#### O QUE FAZER:
Como prosseguiria a notícia sobre a reabertura do serviço de proteção às mulheres a partir do ponto em que ela termina?

Serviço de proteção às mulheres deverá reabrir até o final de junho
Na abertura de sua fala, Betina apresentou dados alarmantes, entre eles os mais de 80 mil casos de violência contra mulheres no Rio Grande do Sul em 2025. Destacou ainda a existência de uma violência velada, que faz com que muitos episódios não integrem as estatísticas.
De acordo com a secretária, o serviço será equivalente ao da atenção primária, atuando na prevenção, na promoção da equidade e na proteção das mulheres. Ela lembrou que a Lei Maria da Penha é bastante eficaz quando a violência já está instaurada.
Com previsão de abertura em junho, a Prefeitura está atualmente na fase de formalização do contrato de aluguel do imóvel. O espaço ficará localizado na região central, para facilitar o acesso, mas em local discreto, a fim de que as vítimas não se sintam vulneráveis ou expostas. No CRM, estarão disponíveis psicólogos, assistentes sociais, advogada, enfermeira e equipe administrativa.

(Entradas do conjunto de dados)
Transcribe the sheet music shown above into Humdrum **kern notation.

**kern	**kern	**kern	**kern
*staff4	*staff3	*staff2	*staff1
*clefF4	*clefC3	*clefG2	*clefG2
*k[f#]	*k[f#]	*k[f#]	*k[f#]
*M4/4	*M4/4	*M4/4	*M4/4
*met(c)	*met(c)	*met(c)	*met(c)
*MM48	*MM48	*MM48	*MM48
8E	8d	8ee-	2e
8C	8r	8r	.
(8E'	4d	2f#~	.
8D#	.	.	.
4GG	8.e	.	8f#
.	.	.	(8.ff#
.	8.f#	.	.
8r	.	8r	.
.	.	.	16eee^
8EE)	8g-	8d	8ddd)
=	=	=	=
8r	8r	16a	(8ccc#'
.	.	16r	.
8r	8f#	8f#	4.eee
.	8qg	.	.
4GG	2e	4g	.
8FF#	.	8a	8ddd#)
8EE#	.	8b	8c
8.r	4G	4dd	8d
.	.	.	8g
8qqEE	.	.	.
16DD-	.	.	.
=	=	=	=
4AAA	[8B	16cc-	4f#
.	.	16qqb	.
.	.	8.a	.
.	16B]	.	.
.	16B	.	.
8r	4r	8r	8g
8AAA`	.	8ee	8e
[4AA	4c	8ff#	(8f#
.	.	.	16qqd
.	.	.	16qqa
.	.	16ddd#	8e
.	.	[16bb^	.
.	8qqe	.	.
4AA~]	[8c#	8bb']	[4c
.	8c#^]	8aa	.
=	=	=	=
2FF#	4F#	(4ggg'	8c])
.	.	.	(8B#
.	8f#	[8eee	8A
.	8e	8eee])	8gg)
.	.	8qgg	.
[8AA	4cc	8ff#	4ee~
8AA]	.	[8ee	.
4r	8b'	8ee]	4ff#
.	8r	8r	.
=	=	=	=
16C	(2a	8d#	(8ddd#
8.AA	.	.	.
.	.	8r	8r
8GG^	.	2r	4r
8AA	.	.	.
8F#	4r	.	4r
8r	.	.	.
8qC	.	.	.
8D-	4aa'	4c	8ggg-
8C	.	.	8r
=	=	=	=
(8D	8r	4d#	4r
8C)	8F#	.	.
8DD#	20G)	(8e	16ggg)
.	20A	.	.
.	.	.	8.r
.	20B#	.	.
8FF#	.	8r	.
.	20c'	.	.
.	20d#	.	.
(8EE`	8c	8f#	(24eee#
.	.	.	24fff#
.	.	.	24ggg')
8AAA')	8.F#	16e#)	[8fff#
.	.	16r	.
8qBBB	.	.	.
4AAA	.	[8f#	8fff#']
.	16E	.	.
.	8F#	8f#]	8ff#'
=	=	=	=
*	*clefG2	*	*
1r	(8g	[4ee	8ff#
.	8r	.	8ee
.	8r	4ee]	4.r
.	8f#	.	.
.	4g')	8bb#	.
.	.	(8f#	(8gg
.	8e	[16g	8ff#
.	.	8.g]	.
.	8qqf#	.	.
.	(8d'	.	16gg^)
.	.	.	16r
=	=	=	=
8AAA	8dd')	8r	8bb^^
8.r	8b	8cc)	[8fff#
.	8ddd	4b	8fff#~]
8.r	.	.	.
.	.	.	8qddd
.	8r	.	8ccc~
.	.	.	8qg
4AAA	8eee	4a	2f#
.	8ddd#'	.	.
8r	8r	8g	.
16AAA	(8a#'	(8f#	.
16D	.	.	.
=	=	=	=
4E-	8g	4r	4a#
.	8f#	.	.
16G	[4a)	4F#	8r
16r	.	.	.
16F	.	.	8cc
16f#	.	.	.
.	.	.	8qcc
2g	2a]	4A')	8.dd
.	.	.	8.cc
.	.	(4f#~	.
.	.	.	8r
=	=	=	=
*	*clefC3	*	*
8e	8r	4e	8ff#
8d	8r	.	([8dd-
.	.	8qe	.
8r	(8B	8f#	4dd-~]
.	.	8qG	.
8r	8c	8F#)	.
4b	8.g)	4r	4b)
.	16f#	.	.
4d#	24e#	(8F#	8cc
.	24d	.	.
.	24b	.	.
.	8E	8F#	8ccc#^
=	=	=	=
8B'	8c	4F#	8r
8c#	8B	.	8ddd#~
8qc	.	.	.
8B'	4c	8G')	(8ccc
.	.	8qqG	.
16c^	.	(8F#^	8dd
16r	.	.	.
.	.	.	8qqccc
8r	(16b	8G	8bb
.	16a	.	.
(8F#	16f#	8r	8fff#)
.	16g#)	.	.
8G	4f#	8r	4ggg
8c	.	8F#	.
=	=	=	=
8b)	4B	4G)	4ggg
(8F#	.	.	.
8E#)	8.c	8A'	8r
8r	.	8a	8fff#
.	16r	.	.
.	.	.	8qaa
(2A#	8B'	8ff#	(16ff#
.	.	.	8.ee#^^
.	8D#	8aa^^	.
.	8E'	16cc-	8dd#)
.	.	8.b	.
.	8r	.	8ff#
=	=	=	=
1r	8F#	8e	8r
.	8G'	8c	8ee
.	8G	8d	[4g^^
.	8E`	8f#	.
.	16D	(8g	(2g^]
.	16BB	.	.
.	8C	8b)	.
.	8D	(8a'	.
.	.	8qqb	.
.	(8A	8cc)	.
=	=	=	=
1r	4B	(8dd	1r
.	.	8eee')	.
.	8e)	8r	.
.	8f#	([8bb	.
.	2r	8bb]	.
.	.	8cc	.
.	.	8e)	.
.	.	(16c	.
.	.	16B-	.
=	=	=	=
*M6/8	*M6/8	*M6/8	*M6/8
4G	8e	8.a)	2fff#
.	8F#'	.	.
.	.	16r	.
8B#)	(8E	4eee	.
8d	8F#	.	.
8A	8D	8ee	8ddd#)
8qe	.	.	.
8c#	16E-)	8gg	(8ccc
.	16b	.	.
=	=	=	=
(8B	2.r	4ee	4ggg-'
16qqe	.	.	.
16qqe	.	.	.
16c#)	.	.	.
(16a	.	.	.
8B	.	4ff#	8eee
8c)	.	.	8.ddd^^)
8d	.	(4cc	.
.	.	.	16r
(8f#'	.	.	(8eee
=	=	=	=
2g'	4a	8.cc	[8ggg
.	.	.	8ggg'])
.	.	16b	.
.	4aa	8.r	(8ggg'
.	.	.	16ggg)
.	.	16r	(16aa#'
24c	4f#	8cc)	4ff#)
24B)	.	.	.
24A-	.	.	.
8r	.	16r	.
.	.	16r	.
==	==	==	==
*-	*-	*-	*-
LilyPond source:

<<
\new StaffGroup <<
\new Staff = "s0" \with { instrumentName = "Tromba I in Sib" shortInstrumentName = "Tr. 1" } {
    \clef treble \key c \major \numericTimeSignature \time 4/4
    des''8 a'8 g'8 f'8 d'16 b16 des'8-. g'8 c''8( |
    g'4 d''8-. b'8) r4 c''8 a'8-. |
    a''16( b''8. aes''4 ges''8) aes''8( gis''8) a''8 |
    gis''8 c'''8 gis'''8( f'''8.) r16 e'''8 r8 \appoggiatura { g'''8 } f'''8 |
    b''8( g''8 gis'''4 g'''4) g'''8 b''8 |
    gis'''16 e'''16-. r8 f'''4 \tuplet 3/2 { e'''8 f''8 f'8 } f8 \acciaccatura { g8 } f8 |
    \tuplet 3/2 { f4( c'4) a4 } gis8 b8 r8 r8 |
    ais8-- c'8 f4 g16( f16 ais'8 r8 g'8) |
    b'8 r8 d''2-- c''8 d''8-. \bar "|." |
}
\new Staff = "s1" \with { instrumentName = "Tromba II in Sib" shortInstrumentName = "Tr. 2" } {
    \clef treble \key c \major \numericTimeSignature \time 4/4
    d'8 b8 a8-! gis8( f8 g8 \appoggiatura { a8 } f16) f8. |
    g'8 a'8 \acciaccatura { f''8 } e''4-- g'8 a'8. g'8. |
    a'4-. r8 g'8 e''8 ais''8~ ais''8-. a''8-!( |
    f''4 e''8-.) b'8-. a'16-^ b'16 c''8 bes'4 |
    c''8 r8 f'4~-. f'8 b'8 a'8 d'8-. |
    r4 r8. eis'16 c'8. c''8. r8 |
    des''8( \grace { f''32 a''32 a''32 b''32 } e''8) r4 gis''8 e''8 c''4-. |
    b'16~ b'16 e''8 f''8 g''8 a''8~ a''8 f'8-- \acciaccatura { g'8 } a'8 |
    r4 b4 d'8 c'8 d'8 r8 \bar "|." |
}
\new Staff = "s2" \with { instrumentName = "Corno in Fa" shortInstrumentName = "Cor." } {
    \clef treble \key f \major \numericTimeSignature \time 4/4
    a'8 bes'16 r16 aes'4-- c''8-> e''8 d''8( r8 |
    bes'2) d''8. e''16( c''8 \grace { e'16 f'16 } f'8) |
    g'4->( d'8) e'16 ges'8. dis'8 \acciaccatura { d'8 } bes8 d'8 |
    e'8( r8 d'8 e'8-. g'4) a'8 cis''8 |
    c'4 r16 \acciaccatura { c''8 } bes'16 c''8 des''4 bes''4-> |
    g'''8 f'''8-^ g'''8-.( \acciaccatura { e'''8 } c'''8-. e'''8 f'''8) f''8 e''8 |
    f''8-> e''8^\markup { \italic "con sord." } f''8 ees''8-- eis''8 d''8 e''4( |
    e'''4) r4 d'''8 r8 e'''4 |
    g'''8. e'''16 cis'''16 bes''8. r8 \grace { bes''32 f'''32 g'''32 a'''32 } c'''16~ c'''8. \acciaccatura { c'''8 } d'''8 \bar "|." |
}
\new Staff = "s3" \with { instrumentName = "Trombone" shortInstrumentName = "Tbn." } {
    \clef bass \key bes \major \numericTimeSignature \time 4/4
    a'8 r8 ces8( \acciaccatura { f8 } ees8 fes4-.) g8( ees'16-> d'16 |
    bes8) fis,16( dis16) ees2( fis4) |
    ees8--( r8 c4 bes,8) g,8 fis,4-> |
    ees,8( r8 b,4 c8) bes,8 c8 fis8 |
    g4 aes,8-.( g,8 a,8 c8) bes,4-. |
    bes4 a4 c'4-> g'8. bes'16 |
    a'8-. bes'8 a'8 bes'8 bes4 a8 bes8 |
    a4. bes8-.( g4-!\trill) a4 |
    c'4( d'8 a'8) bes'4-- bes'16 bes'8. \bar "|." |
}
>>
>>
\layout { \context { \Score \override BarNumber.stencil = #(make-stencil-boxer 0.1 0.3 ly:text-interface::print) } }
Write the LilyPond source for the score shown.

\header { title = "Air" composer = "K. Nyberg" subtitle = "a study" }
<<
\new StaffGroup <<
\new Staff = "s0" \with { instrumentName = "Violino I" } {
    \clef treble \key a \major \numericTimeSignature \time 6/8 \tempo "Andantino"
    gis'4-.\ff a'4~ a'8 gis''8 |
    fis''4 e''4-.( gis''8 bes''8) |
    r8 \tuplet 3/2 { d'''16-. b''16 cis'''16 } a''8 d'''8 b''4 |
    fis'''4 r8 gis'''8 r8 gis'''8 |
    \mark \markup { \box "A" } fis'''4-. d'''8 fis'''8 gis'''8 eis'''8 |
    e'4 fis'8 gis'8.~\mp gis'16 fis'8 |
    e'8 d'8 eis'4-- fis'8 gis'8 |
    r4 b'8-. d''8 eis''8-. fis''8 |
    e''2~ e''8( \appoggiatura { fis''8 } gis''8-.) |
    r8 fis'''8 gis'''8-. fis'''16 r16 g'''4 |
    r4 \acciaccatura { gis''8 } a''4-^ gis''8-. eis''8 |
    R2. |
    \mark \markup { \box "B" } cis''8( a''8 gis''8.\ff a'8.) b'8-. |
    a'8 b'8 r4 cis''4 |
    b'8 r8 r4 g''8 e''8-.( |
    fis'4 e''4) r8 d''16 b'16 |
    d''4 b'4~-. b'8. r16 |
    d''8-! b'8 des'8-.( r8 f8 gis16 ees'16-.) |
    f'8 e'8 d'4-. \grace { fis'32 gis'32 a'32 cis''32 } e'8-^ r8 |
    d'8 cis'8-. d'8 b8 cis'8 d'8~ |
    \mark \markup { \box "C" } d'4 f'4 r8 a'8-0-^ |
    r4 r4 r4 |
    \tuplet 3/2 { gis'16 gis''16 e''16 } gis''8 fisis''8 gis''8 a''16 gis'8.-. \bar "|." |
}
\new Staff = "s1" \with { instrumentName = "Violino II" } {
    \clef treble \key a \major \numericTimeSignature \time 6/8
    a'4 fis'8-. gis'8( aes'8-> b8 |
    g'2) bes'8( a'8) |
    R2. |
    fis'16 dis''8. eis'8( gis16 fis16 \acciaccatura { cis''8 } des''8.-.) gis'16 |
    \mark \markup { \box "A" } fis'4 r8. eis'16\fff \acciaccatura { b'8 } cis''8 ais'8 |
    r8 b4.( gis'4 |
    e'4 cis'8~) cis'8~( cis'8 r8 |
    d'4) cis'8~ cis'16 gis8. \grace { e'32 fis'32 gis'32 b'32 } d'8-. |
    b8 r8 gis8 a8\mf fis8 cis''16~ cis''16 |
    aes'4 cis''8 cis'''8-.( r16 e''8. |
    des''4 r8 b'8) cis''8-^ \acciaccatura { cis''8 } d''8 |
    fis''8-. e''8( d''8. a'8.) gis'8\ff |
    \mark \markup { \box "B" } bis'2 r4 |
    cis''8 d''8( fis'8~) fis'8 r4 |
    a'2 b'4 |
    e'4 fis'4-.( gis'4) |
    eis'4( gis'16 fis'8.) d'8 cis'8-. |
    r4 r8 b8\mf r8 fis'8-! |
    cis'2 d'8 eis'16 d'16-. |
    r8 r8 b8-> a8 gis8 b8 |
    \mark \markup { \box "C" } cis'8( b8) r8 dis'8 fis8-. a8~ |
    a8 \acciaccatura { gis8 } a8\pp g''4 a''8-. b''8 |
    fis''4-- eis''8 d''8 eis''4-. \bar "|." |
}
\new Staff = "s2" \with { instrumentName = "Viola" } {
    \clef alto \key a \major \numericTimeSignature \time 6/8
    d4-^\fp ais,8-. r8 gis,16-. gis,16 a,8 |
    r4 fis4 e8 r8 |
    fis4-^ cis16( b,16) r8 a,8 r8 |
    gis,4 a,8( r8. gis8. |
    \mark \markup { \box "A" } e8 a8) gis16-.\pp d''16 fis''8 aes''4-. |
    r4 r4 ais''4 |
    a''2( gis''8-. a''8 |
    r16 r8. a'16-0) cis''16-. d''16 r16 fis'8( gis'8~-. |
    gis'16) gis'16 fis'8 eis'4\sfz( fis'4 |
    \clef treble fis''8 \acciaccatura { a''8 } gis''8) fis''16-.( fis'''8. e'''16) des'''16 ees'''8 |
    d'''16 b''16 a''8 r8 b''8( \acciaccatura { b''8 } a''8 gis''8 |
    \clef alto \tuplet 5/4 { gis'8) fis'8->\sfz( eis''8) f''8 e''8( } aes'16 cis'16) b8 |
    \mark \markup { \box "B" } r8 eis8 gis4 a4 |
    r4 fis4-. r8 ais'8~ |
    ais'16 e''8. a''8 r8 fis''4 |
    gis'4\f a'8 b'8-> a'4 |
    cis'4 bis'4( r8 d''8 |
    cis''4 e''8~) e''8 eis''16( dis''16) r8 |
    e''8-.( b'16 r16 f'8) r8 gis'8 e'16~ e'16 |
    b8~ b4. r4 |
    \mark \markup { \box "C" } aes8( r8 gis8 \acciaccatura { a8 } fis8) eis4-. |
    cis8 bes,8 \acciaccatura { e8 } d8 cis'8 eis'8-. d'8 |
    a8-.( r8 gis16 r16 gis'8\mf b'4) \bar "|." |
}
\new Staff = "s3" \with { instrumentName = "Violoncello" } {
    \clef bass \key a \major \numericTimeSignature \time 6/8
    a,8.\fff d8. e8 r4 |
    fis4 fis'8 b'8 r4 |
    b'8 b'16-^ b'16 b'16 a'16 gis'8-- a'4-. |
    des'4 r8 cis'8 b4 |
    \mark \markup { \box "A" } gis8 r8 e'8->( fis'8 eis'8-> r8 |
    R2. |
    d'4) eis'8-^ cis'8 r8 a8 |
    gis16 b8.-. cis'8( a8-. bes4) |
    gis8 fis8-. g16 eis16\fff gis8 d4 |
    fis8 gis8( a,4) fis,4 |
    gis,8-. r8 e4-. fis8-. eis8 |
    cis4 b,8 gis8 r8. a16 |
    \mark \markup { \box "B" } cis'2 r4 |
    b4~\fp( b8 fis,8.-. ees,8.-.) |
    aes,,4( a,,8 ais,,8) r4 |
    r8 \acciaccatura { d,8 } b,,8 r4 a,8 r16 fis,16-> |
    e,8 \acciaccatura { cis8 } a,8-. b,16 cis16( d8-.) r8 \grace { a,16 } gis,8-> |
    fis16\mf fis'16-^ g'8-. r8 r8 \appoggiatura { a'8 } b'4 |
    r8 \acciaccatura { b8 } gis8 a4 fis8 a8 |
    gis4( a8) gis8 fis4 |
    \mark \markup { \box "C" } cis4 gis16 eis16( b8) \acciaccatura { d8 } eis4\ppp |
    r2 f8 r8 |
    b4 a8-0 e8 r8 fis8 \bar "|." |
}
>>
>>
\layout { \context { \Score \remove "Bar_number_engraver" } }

#### RESPOSTA AO EXERCÍCIO:
Segundo Betina, o serviço funcionará em parceria com as secretarias de Segurança, Desenvolvimento Social e Habitação e Desenvolvimento Econômico visando também à reinserção das mulheres no mercado de trabalho, considerando a recorrente dependência financeira e a violência patrimonial. Haverá ainda acolhimento em grupo, para que as usuárias possam compartilhar experiências e encontrar apoio mútuo, além de atendimento às crianças envolvidas, evitando a naturalização da violência.
“A violência contra a mulher não tem um viés único e é responsabilidade de todos. Trabalhar em conjunto com as demais secretarias fortalece e sustenta essa rede de proteção”, declarou.
Como forma de quebrar estereótipos sobre mulheres em situação de violência, a secretária indicou a leitura do livro “A dor que nos une”, de Cíntia Chagas e Manuela D’Ávila.
Manifestação dos vereadores
Caju agradeceu a presença da secretária e destacou o esforço do Executivo em implementar o CRM antes do previsto, já que o recurso estaria disponível no orçamento apenas a partir de 2027.
Eliton Ávila (Podemos) reforçou a atuação da Câmara, especialmente da bancada feminina, na luta pela retomada do CRM.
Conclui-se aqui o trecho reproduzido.